One thing that might be instructive is to look at the actual data exchange on the bus itself to see if using GDB is affecting the conversation on the interface (subtle shift in timing, or signal levels, for example) or if it is indeed identical.

Some debug interfaces will intercept memory accesses on the target and modify the access – profiling a memory loop access test might hint at whether something like that might be in play?

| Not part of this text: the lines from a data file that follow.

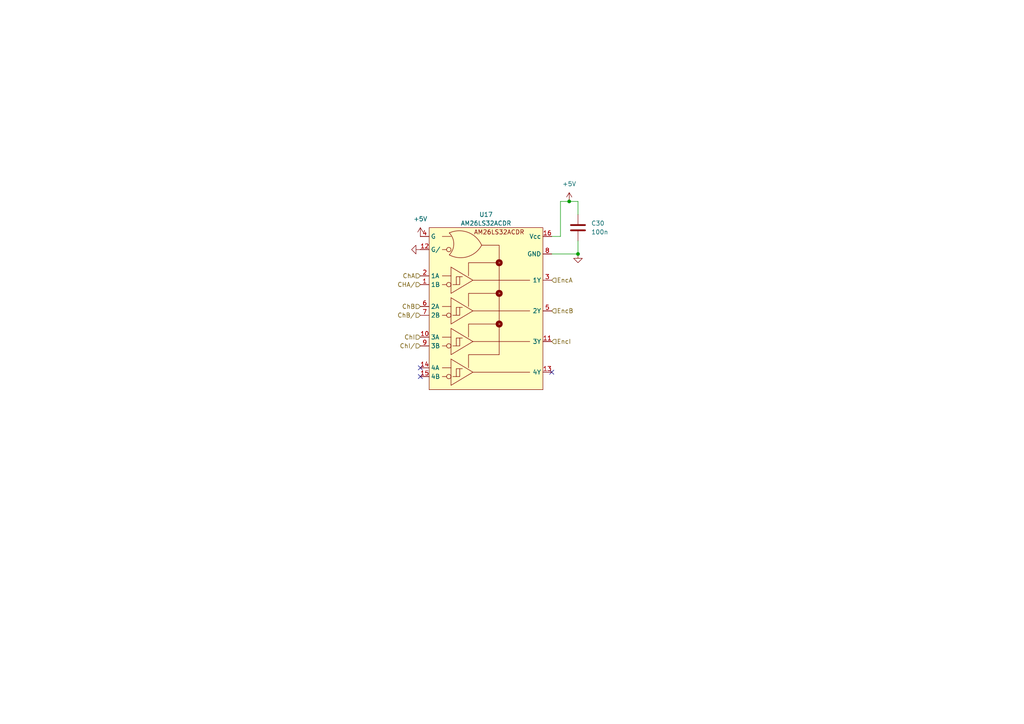
<source format=kicad_sch>
(kicad_sch
	(version 20250114)
	(generator "eeschema")
	(generator_version "9.0")
	(uuid "63a13411-139b-4ecd-827a-ce99f69077b4")
	(paper "A4")
	
	(junction
		(at 165.1 58.42)
		(diameter 0)
		(color 0 0 0 0)
		(uuid "b67d6aad-da5f-4c2c-ac98-42a12b5c89ba")
	)
	(junction
		(at 167.64 73.66)
		(diameter 0)
		(color 0 0 0 0)
		(uuid "d5ff5dbc-417f-4358-89ae-0b7dc63bc73d")
	)
	(no_connect
		(at 160.02 107.95)
		(uuid "004502e8-2f66-4cac-9bd1-a1a7e24d8712")
	)
	(no_connect
		(at 121.92 109.22)
		(uuid "03125de8-fad9-4e25-a81f-f381457b34c1")
	)
	(no_connect
		(at 121.92 106.68)
		(uuid "329706da-177f-4b51-a728-2b63505367b2")
	)
	(wire
		(pts
			(xy 162.56 68.58) (xy 160.02 68.58)
		)
		(stroke
			(width 0)
			(type default)
		)
		(uuid "0134d52b-e3af-4d90-abf7-9815d0a96ccc")
	)
	(wire
		(pts
			(xy 167.64 58.42) (xy 165.1 58.42)
		)
		(stroke
			(width 0)
			(type default)
		)
		(uuid "4d0a2fd5-8c5d-4bbd-a3bd-9990622d1e0c")
	)
	(wire
		(pts
			(xy 167.64 73.66) (xy 160.02 73.66)
		)
		(stroke
			(width 0)
			(type default)
		)
		(uuid "4f4120b1-831d-45c7-882e-1dd2a9c2d03d")
	)
	(wire
		(pts
			(xy 165.1 58.42) (xy 162.56 58.42)
		)
		(stroke
			(width 0)
			(type default)
		)
		(uuid "664bfa45-cef7-4978-b0f8-514186186676")
	)
	(wire
		(pts
			(xy 162.56 58.42) (xy 162.56 68.58)
		)
		(stroke
			(width 0)
			(type default)
		)
		(uuid "6bd7bef4-01c8-4302-b9ee-08b3359a7063")
	)
	(wire
		(pts
			(xy 167.64 69.85) (xy 167.64 73.66)
		)
		(stroke
			(width 0)
			(type default)
		)
		(uuid "ce7a5bcb-4dbc-45a2-bccb-dc11b5f8d416")
	)
	(wire
		(pts
			(xy 167.64 62.23) (xy 167.64 58.42)
		)
		(stroke
			(width 0)
			(type default)
		)
		(uuid "fa9ffe60-f16b-4d98-9f50-113b8ae02551")
	)
	(hierarchical_label "ChB{slash}"
		(shape input)
		(at 121.92 91.44 180)
		(effects
			(font
				(size 1.27 1.27)
			)
			(justify right)
		)
		(uuid "0e683154-b3db-426e-a681-b5b7adf619dd")
	)
	(hierarchical_label "ChI"
		(shape input)
		(at 121.92 97.79 180)
		(effects
			(font
				(size 1.27 1.27)
			)
			(justify right)
		)
		(uuid "1e4f2394-83fb-4734-a131-55dc8f912f09")
	)
	(hierarchical_label "ChI{slash}"
		(shape input)
		(at 121.92 100.33 180)
		(effects
			(font
				(size 1.27 1.27)
			)
			(justify right)
		)
		(uuid "3278bc04-b050-4718-86e2-1f124df1c850")
	)
	(hierarchical_label "CHA{slash}"
		(shape input)
		(at 121.92 82.55 180)
		(effects
			(font
				(size 1.27 1.27)
			)
			(justify right)
		)
		(uuid "3c2dffe4-1026-48ea-b77c-c55642b331fa")
	)
	(hierarchical_label "ChA"
		(shape input)
		(at 121.92 80.01 180)
		(effects
			(font
				(size 1.27 1.27)
			)
			(justify right)
		)
		(uuid "5f9333d5-d2d5-4e9f-8754-6fabf1c0c17b")
	)
	(hierarchical_label "EncB"
		(shape input)
		(at 160.02 90.17 0)
		(effects
			(font
				(size 1.27 1.27)
			)
			(justify left)
		)
		(uuid "751160f1-255f-4662-9d39-b5d2ec7c1ec2")
	)
	(hierarchical_label "EncI"
		(shape input)
		(at 160.02 99.06 0)
		(effects
			(font
				(size 1.27 1.27)
			)
			(justify left)
		)
		(uuid "91e313f7-1a92-4735-8468-b429091b993e")
	)
	(hierarchical_label "EncA"
		(shape input)
		(at 160.02 81.28 0)
		(effects
			(font
				(size 1.27 1.27)
			)
			(justify left)
		)
		(uuid "95d4a4af-699d-4f0c-b99d-a715580ea665")
	)
	(hierarchical_label "ChB"
		(shape input)
		(at 121.92 88.9 180)
		(effects
			(font
				(size 1.27 1.27)
			)
			(justify right)
		)
		(uuid "e07eb02b-2358-4d8b-a8b6-4ef50f926368")
	)
	(symbol
		(lib_id "AM26LS32Ax:AM26LS32ACDR")
		(at 140.97 91.44 0)
		(unit 1)
		(exclude_from_sim no)
		(in_bom yes)
		(on_board yes)
		(dnp no)
		(fields_autoplaced yes)
		(uuid "0a425ee1-4f65-4a64-8218-9f0cbb27e494")
		(property "Reference" "U16"
			(at 140.97 62.23 0)
			(effects
				(font
					(size 1.27 1.27)
				)
			)
		)
		(property "Value" "AM26LS32ACDR"
			(at 140.97 64.77 0)
			(effects
				(font
					(size 1.27 1.27)
				)
			)
		)
		(property "Footprint" "Package_SO:SOIC-16_3.9x9.9mm_P1.27mm"
			(at 140.97 91.44 0)
			(effects
				(font
					(size 1.27 1.27)
				)
				(hide yes)
			)
		)
		(property "Datasheet" "https://www.ti.com/lit/ds/symlink/am26ls32a.pdf?ts=1749891056023&ref_url=https%253A%252F%252Feu.mouser.com%252F"
			(at 140.97 91.44 0)
			(effects
				(font
					(size 1.27 1.27)
				)
				(hide yes)
			)
		)
		(property "Description" ""
			(at 140.97 91.44 0)
			(effects
				(font
					(size 1.27 1.27)
				)
				(hide yes)
			)
		)
		(pin "3"
			(uuid "722f016c-7e0a-4f8c-95d4-a404e61def19")
		)
		(pin "9"
			(uuid "8d0bbeda-dbb1-4afd-92a6-af99e7f47808")
		)
		(pin "15"
			(uuid "289cde4a-f36e-4f7f-b7ff-06858a92ca47")
		)
		(pin "11"
			(uuid "4fe0f1a4-959e-4ff6-9620-7c3fbde8a5f0")
		)
		(pin "5"
			(uuid "5446ba3c-70e7-4ab2-9714-e3787e4cce68")
		)
		(pin "13"
			(uuid "953205c8-9d41-4e24-bb29-7894f51d28ec")
		)
		(pin "2"
			(uuid "db756f9d-4831-473d-9206-50a1f87718e6")
		)
		(pin "12"
			(uuid "8db9fa88-d8a5-46a2-8b59-28792517209b")
		)
		(pin "4"
			(uuid "639d7163-3a70-4686-8fe2-b6bd0b910be1")
		)
		(pin "6"
			(uuid "ae2e9656-493a-48a9-9c34-0167bc47c131")
		)
		(pin "1"
			(uuid "42add407-285f-4daa-9e4c-3684b6427c7e")
		)
		(pin "10"
			(uuid "16611e7b-a401-41b3-86d1-3d7873b55e92")
		)
		(pin "7"
			(uuid "70da683f-d7b5-4379-a6f1-03329462a53a")
		)
		(pin "14"
			(uuid "0d73de35-fc2e-4afa-a309-774649bf27e4")
		)
		(pin "16"
			(uuid "1e354085-12e9-49c9-9222-e0b234c1483a")
		)
		(pin "8"
			(uuid "bc5ead5d-ed93-412d-b306-1e019d9939a0")
		)
		(instances
			(project "DRV8701_2Motors"
				(path "/13741122-7bf4-473f-b117-422f29fb3018/5392043c-9573-4d80-aa55-c269598947da"
					(reference "U17")
					(unit 1)
				)
				(path "/13741122-7bf4-473f-b117-422f29fb3018/c8e44ded-48c4-4a1c-911e-f749872def21"
					(reference "U16")
					(unit 1)
				)
			)
		)
	)
	(symbol
		(lib_id "Device:C")
		(at 167.64 66.04 0)
		(unit 1)
		(exclude_from_sim no)
		(in_bom yes)
		(on_board yes)
		(dnp no)
		(fields_autoplaced yes)
		(uuid "1bfc0af1-38d8-4cd4-9c12-850f71a4106f")
		(property "Reference" "C29"
			(at 171.45 64.7699 0)
			(effects
				(font
					(size 1.27 1.27)
				)
				(justify left)
			)
		)
		(property "Value" "100n"
			(at 171.45 67.3099 0)
			(effects
				(font
					(size 1.27 1.27)
				)
				(justify left)
			)
		)
		(property "Footprint" "Capacitor_SMD:C_0402_1005Metric"
			(at 168.6052 69.85 0)
			(effects
				(font
					(size 1.27 1.27)
				)
				(hide yes)
			)
		)
		(property "Datasheet" "~"
			(at 167.64 66.04 0)
			(effects
				(font
					(size 1.27 1.27)
				)
				(hide yes)
			)
		)
		(property "Description" "Unpolarized capacitor"
			(at 167.64 66.04 0)
			(effects
				(font
					(size 1.27 1.27)
				)
				(hide yes)
			)
		)
		(pin "2"
			(uuid "fe9422c7-70e3-4d0e-86d7-0e5faed09d86")
		)
		(pin "1"
			(uuid "b42335fc-5b73-4816-9fe0-f4d11a67e7cd")
		)
		(instances
			(project "DRV8701_2Motors"
				(path "/13741122-7bf4-473f-b117-422f29fb3018/5392043c-9573-4d80-aa55-c269598947da"
					(reference "C30")
					(unit 1)
				)
				(path "/13741122-7bf4-473f-b117-422f29fb3018/c8e44ded-48c4-4a1c-911e-f749872def21"
					(reference "C29")
					(unit 1)
				)
			)
		)
	)
	(symbol
		(lib_id "power:GND")
		(at 167.64 73.66 0)
		(unit 1)
		(exclude_from_sim no)
		(in_bom yes)
		(on_board yes)
		(dnp no)
		(fields_autoplaced yes)
		(uuid "b0460def-ff17-4ca1-ba77-ca8ae1ad52a4")
		(property "Reference" "#PWR059"
			(at 167.64 80.01 0)
			(effects
				(font
					(size 1.27 1.27)
				)
				(hide yes)
			)
		)
		(property "Value" "GND"
			(at 167.6401 77.47 90)
			(effects
				(font
					(size 1.27 1.27)
				)
				(justify right)
				(hide yes)
			)
		)
		(property "Footprint" ""
			(at 167.64 73.66 0)
			(effects
				(font
					(size 1.27 1.27)
				)
				(hide yes)
			)
		)
		(property "Datasheet" ""
			(at 167.64 73.66 0)
			(effects
				(font
					(size 1.27 1.27)
				)
				(hide yes)
			)
		)
		(property "Description" "Power symbol creates a global label with name \"GND\" , ground"
			(at 167.64 73.66 0)
			(effects
				(font
					(size 1.27 1.27)
				)
				(hide yes)
			)
		)
		(pin "1"
			(uuid "8959ac7a-a5ca-45c7-8392-0f3c3c909779")
		)
		(instances
			(project "DRV8701_2Motors"
				(path "/13741122-7bf4-473f-b117-422f29fb3018/5392043c-9573-4d80-aa55-c269598947da"
					(reference "#PWR063")
					(unit 1)
				)
				(path "/13741122-7bf4-473f-b117-422f29fb3018/c8e44ded-48c4-4a1c-911e-f749872def21"
					(reference "#PWR059")
					(unit 1)
				)
			)
		)
	)
	(symbol
		(lib_id "power:GND")
		(at 121.92 72.39 270)
		(unit 1)
		(exclude_from_sim no)
		(in_bom yes)
		(on_board yes)
		(dnp no)
		(fields_autoplaced yes)
		(uuid "b0f46d51-7f9a-4584-90c1-4ae30aae7ced")
		(property "Reference" "#PWR057"
			(at 115.57 72.39 0)
			(effects
				(font
					(size 1.27 1.27)
				)
				(hide yes)
			)
		)
		(property "Value" "GND"
			(at 118.11 72.3899 90)
			(effects
				(font
					(size 1.27 1.27)
				)
				(justify right)
				(hide yes)
			)
		)
		(property "Footprint" ""
			(at 121.92 72.39 0)
			(effects
				(font
					(size 1.27 1.27)
				)
				(hide yes)
			)
		)
		(property "Datasheet" ""
			(at 121.92 72.39 0)
			(effects
				(font
					(size 1.27 1.27)
				)
				(hide yes)
			)
		)
		(property "Description" "Power symbol creates a global label with name \"GND\" , ground"
			(at 121.92 72.39 0)
			(effects
				(font
					(size 1.27 1.27)
				)
				(hide yes)
			)
		)
		(pin "1"
			(uuid "da27ac37-0d47-4497-8e9e-dedf7f08752e")
		)
		(instances
			(project "DRV8701_2Motors"
				(path "/13741122-7bf4-473f-b117-422f29fb3018/5392043c-9573-4d80-aa55-c269598947da"
					(reference "#PWR061")
					(unit 1)
				)
				(path "/13741122-7bf4-473f-b117-422f29fb3018/c8e44ded-48c4-4a1c-911e-f749872def21"
					(reference "#PWR057")
					(unit 1)
				)
			)
		)
	)
	(symbol
		(lib_id "power:+5V")
		(at 121.92 68.58 0)
		(unit 1)
		(exclude_from_sim no)
		(in_bom yes)
		(on_board yes)
		(dnp no)
		(fields_autoplaced yes)
		(uuid "b8200cdc-3a65-4dbe-9ac1-e6cd9b443cc1")
		(property "Reference" "#PWR056"
			(at 121.92 72.39 0)
			(effects
				(font
					(size 1.27 1.27)
				)
				(hide yes)
			)
		)
		(property "Value" "+5V"
			(at 121.92 63.5 0)
			(effects
				(font
					(size 1.27 1.27)
				)
			)
		)
		(property "Footprint" ""
			(at 121.92 68.58 0)
			(effects
				(font
					(size 1.27 1.27)
				)
				(hide yes)
			)
		)
		(property "Datasheet" ""
			(at 121.92 68.58 0)
			(effects
				(font
					(size 1.27 1.27)
				)
				(hide yes)
			)
		)
		(property "Description" "Power symbol creates a global label with name \"+5V\""
			(at 121.92 68.58 0)
			(effects
				(font
					(size 1.27 1.27)
				)
				(hide yes)
			)
		)
		(pin "1"
			(uuid "bbfd9114-3058-4183-b5c3-b2b8e3cba34b")
		)
		(instances
			(project "DRV8701_2Motors"
				(path "/13741122-7bf4-473f-b117-422f29fb3018/5392043c-9573-4d80-aa55-c269598947da"
					(reference "#PWR060")
					(unit 1)
				)
				(path "/13741122-7bf4-473f-b117-422f29fb3018/c8e44ded-48c4-4a1c-911e-f749872def21"
					(reference "#PWR056")
					(unit 1)
				)
			)
		)
	)
	(symbol
		(lib_id "power:+5V")
		(at 165.1 58.42 0)
		(unit 1)
		(exclude_from_sim no)
		(in_bom yes)
		(on_board yes)
		(dnp no)
		(fields_autoplaced yes)
		(uuid "bdca4d4f-0c15-497a-863b-50bb697c65ea")
		(property "Reference" "#PWR058"
			(at 165.1 62.23 0)
			(effects
				(font
					(size 1.27 1.27)
				)
				(hide yes)
			)
		)
		(property "Value" "+5V"
			(at 165.1 53.34 0)
			(effects
				(font
					(size 1.27 1.27)
				)
			)
		)
		(property "Footprint" ""
			(at 165.1 58.42 0)
			(effects
				(font
					(size 1.27 1.27)
				)
				(hide yes)
			)
		)
		(property "Datasheet" ""
			(at 165.1 58.42 0)
			(effects
				(font
					(size 1.27 1.27)
				)
				(hide yes)
			)
		)
		(property "Description" "Power symbol creates a global label with name \"+5V\""
			(at 165.1 58.42 0)
			(effects
				(font
					(size 1.27 1.27)
				)
				(hide yes)
			)
		)
		(pin "1"
			(uuid "9f25b0ce-39d9-42bc-a70d-1bb9f2fd0a62")
		)
		(instances
			(project "DRV8701_2Motors"
				(path "/13741122-7bf4-473f-b117-422f29fb3018/5392043c-9573-4d80-aa55-c269598947da"
					(reference "#PWR062")
					(unit 1)
				)
				(path "/13741122-7bf4-473f-b117-422f29fb3018/c8e44ded-48c4-4a1c-911e-f749872def21"
					(reference "#PWR058")
					(unit 1)
				)
			)
		)
	)
)

</source>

DanielS · July 16, 2024, 9:23pm

Don’t dismiss CAN bus termination before doing a simple check: without the debugger plugged in, use a DMM to measure the DC resistance from CANH to CANL anywhere on the bus. It should be 60 ohms (120 ohms at both “ends” of the bus). Some CAN transceiver chips are pretty tolerant and can handle half-termination (120 ohms at one end). Then connect your debugger and make sure termination value doesn’t change much.

mzapp · June 24, 2025, 3:33pm

In case you’re still having this problem, I have now come across the exact same problem and have narrowed it down to power management. From the data sheet, “When the CPU is halted in debug mode, the PM continues normal operation.” If I remove WFI() the error goes away and CAN works as expected without the debugger. Would love to find a configuration that allows WFI(); off to look at the CAN low-power mode next.